-
دام دیگر خواهم ای سلطان تخت ** دام مردانداز و حیلتساز سخت
- Ey ululuk tahtının sultanı, başka bir tuzak istiyorum, öyle bir tuzak ki insanı baş aşağı atacak kadar şiddetli ve aldatıcı olsun.
-
خمر و چنگ آورد پیش او نهاد ** نیمخنده زد بدان شد نیمشاد
- Tanrı, şarap ve çalgıyı getirip önüne koydu. Şeytan bunları görünce hafifçe güldü neşelendi.
-
سوی اضلال ازل پیغام کرد ** که بر آر از قعر بحر فتنه گرد
- Ezeli azgınlığa haber gönderip fitne denizinin dibinden toz kopar dedi.
-
نی یکی از بندگانت موسی است ** پردهها در بحر او از گرد بست
- Musa’da senin kullarından bir kul değil miydi?
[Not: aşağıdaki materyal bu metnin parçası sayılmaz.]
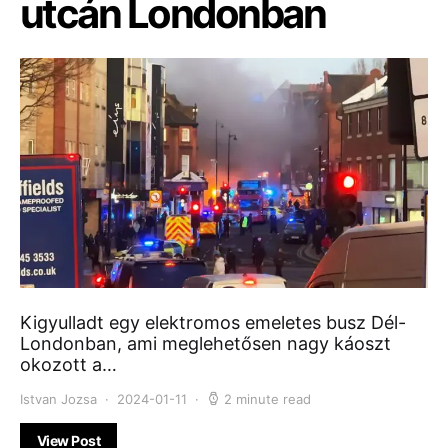
utcán Londonban
Kigyulladt egy elektromos emeletes busz Dél-
Londonban, ami meglehetősen nagy káoszt
okozott a…
Istvan Jozsa
2024-01-11
2 minute read
View Post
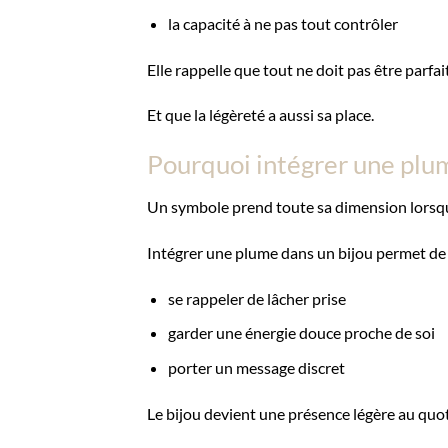
la capacité à ne pas tout contrôler
Elle rappelle que tout ne doit pas être parfait
Et que la légèreté a aussi sa place.
Pourquoi intégrer une plu
Un symbole prend toute sa dimension lorsqu’
Intégrer une plume dans un bijou permet de 
se rappeler de lâcher prise
garder une énergie douce proche de soi
porter un message discret
Le bijou devient une présence légère au quot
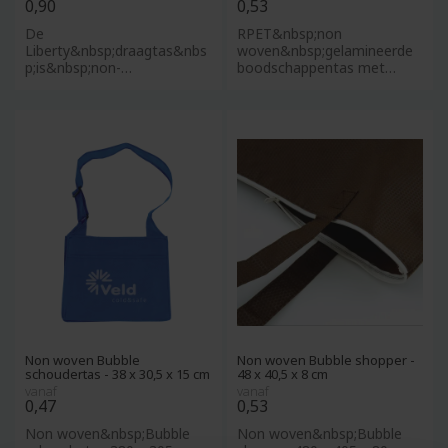
0,90
0,53
De
RPET&nbsp;non
Liberty&nbsp;draagtas&nbs
woven&nbsp;gelamineerde
p;is&nbsp;non-
boodschappentas met
woven&nbsp;en heeft een
lange draaghengsels. 100
ondersteunende
gr/m².
bodemplaat, waardoo
Non woven Bubble
Non woven Bubble shopper -
schoudertas - 38 x 30,5 x 15 cm
48 x 40,5 x 8 cm
vanaf
vanaf
0,47
0,53
Non woven&nbsp;Bubble
Non woven&nbsp;Bubble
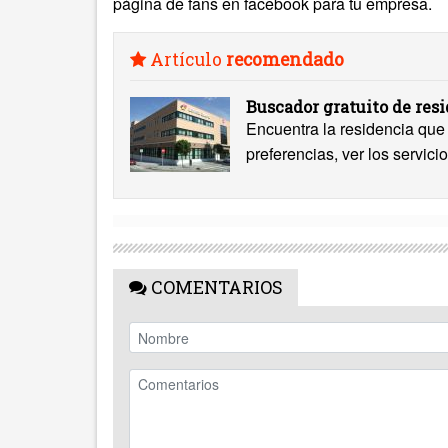
página de fans en facebook para tu empresa.
Artículo
recomendado
Buscador gratuito de res
Encuentra la residencia que 
preferencias, ver los servicio
COMENTARIOS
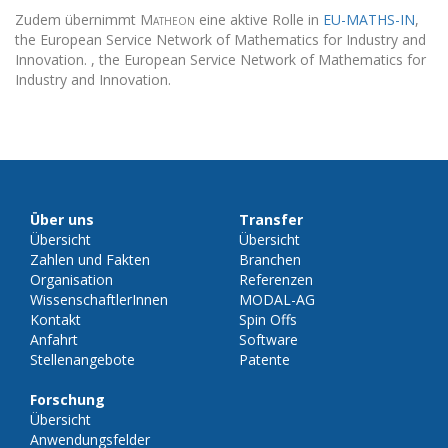
Zudem übernimmt
Matheon
eine aktive Rolle in
EU-MATHS-IN
,
the European Service Network of Mathematics for Industry and
Innovation. , the European Service Network of Mathematics for
Industry and Innovation.
Über uns
Transfer
Übersicht
Übersicht
Zahlen und Fakten
Branchen
Organisation
Referenzen
WissenschaftlerInnen
MODAL-AG
Kontakt
Spin Offs
Anfahrt
Software
Stellenangebote
Patente
Forschung
Übersicht
Anwendungsfelder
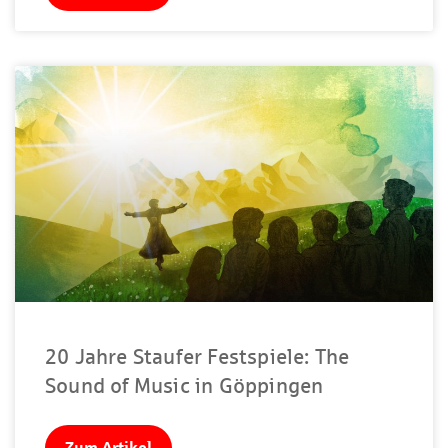
20 Jahre Staufer Festspiele: The
Sound of Music in Göppingen
Zum Artikel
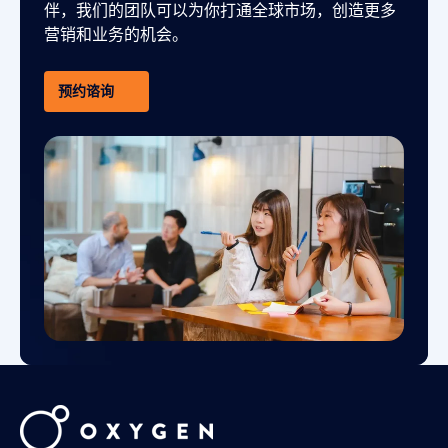
伴，我们的团队可以为你打通全球市场，创造更多
营销和业务的机会。
预约谘询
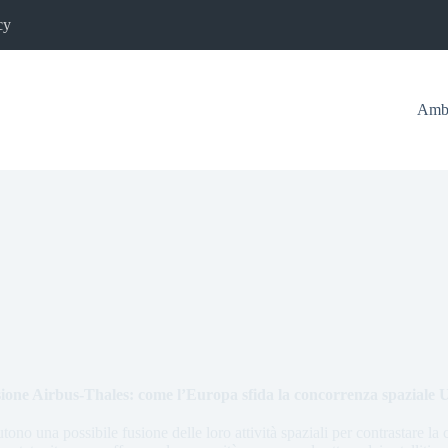
cy
Ambi
ione Airbus-Thales: come l’Europa sfida la concorrenza spaziale
tono una possibile fusione delle loro attività spaziali per contrastare la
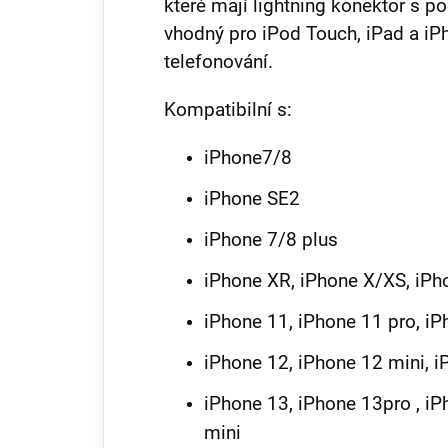
které mají lightning konektor s p
vhodný pro iPod Touch, iPad a iPh
telefonování.
Kompatibilní s:
iPhone7/8
iPhone SE2
iPhone 7/8 plus
iPhone XR, iPhone X/XS, iP
iPhone 11, iPhone 11 pro, i
iPhone 12, iPhone 12 mini, 
iPhone 13, iPhone 13pro , 
mini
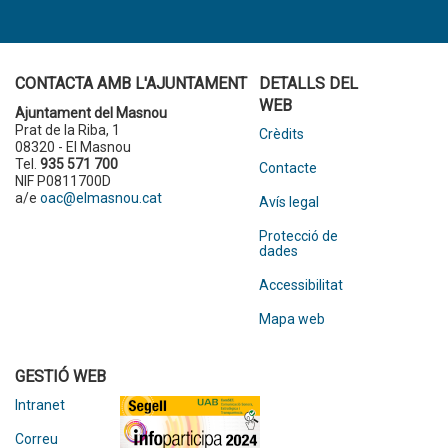
CONTACTA AMB L'AJUNTAMENT
DETALLS DEL
WEB
Ajuntament del Masnou
Prat de la Riba, 1
Crèdits
08320 - El Masnou
Tel.
935 571 700
Contacte
NIF P0811700D
a/e
oac@elmasnou.cat
Avís legal
Protecció de
dades
Accessibilitat
Mapa web
GESTIÓ WEB
Intranet
Correu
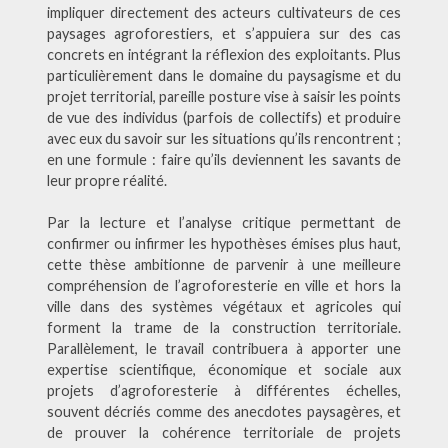
impliquer directement des acteurs cultivateurs de ces
paysages agroforestiers, et s’appuiera sur des cas
concrets en intégrant la réflexion des exploitants. Plus
particulièrement dans le domaine du paysagisme et du
projet territorial, pareille posture vise à saisir les points
de vue des individus (parfois de collectifs) et produire
avec eux du savoir sur les situations qu’ils rencontrent ;
en une formule : faire qu’ils deviennent les savants de
leur propre réalité.
Par la lecture et l’analyse critique permettant de
confirmer ou infirmer les hypothèses émises plus haut,
cette thèse ambitionne de parvenir à une meilleure
compréhension de l’agroforesterie en ville et hors la
ville dans des systèmes végétaux et agricoles qui
forment la trame de la construction territoriale.
Parallèlement, le travail contribuera à apporter une
expertise scientifique, économique et sociale aux
projets d’agroforesterie à différentes échelles,
souvent décriés comme des anecdotes paysagères, et
de prouver la cohérence territoriale de projets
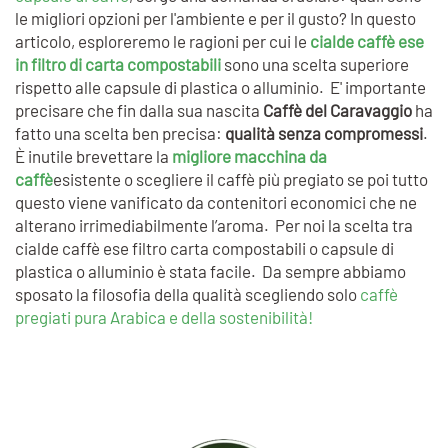
le migliori opzioni per l'ambiente e per il gusto? In questo
articolo, esploreremo le ragioni per cui le
cialde caffè ese
in filtro di carta compostabili
sono una scelta superiore
rispetto alle capsule di plastica o alluminio. E' importante
precisare che fin dalla sua nascita
Caffè del Caravaggio
ha
fatto una scelta ben precisa:
qualità senza compromessi
.
È inutile brevettare la
migliore macchina da
caffè
esistente o scegliere il caffè più pregiato se poi tutto
questo viene vanificato da contenitori economici che ne
alterano irrimediabilmente l’aroma. Per noi la scelta tra
cialde caffè ese filtro carta compostabili o capsule di
plastica o alluminio è stata facile. Da sempre abbiamo
sposato la filosofia della qualità scegliendo solo
caffè
pregiati pura Arabica e della sostenibilità!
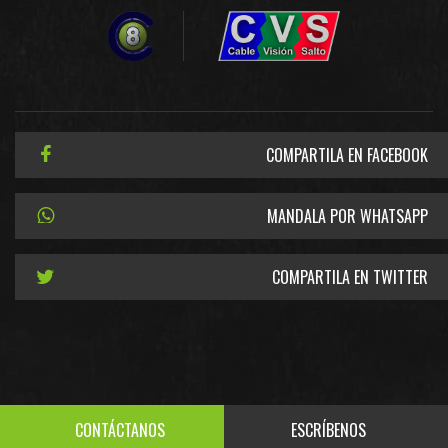
COMPARTILA EN FACEBOOK
MANDALA POR WHATSAPP
COMPARTILA EN TWITTER
CONTÁCTANOS
ESCRÍBENOS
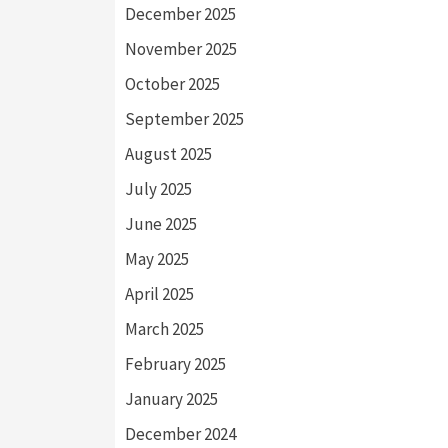
December 2025
November 2025
October 2025
September 2025
August 2025
July 2025
June 2025
May 2025
April 2025
March 2025
February 2025
January 2025
December 2024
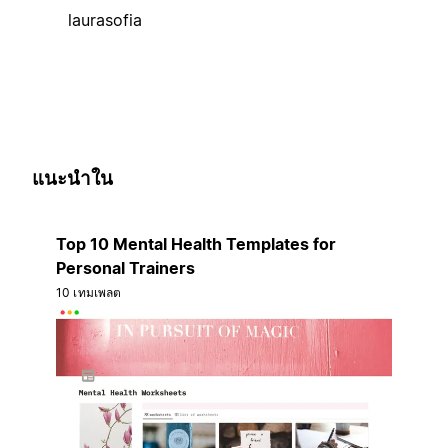
laurasofia
แนะนำใน
Top 10 Mental Health Templates for
Personal Trainers
10 เทมเพลต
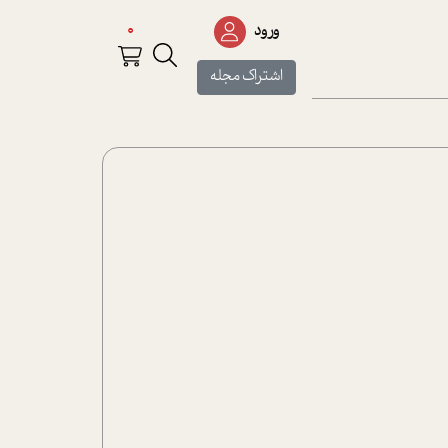
0
ورود
اشتراک مجله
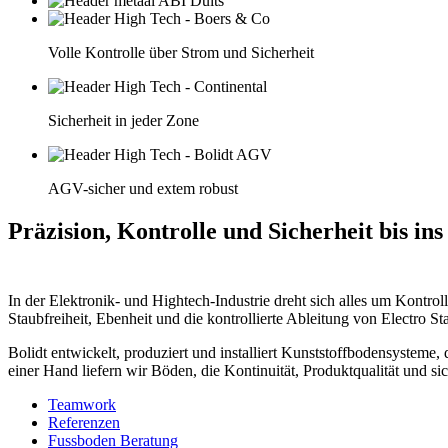
Volle Kontrolle über Strom und Sicherheit
Sicherheit in jeder Zone
AGV-sicher und extem robust
Präzision, Kontrolle und Sicherheit bis ins
In der Elektronik- und Hightech-Industrie dreht sich alles um Kont
Staubfreiheit, Ebenheit und die kontrollierte Ableitung von Electro St
Bolidt entwickelt, produziert und installiert Kunststoffbodensysteme
einer Hand liefern wir Böden, die Kontinuität, Produktqualität und si
Teamwork
Referenzen
Fussboden Beratung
Deniz dibinde tozdan perdeler salmadı mı?
-
آب از هر سو عنان را واکشید ** از تگ دریا غباری برجهید 955
- Su her taraftan çekildi ve deniz dibinden bir toz koptu.
-
چونک خوبی زنان فا او نمود ** که ز عقل و صبر مردان میفزود
- Tanrı erkeklerin aklını, sabrını alan kadın güzelliğini ona gösterince;
-
پس زد انگشتک به رقص اندر فتاد ** که بده زوتر رسیدم در مراد
- Parmacıklarını şıkırdatarak oynamaya başladı. Ver, ver şimdicik muradıma kavuştum dedi.
-
چون بدید آن چشمهای پرخمار ** که کند عقل و خرد را بیقرار
- Aklı fikri kararsız hale getiren o mahmur gözleri görünce,
-
وآن صفای عارض آن دلبران ** که بسوزد چون سپند این دل بر آن
- Şu gönlü çöre otu gibi yakıp kavuran dilberlerin yüzlerini seyredince neşelendi.
-
رو و خال و ابرو و لب چون عقیق ** گوییا حق تافت از پردهی رقیق 960
- Yüz. ben, kaş. Akik gibi dudaklar. Sanki ince bir perdeden Tanrı parlamış.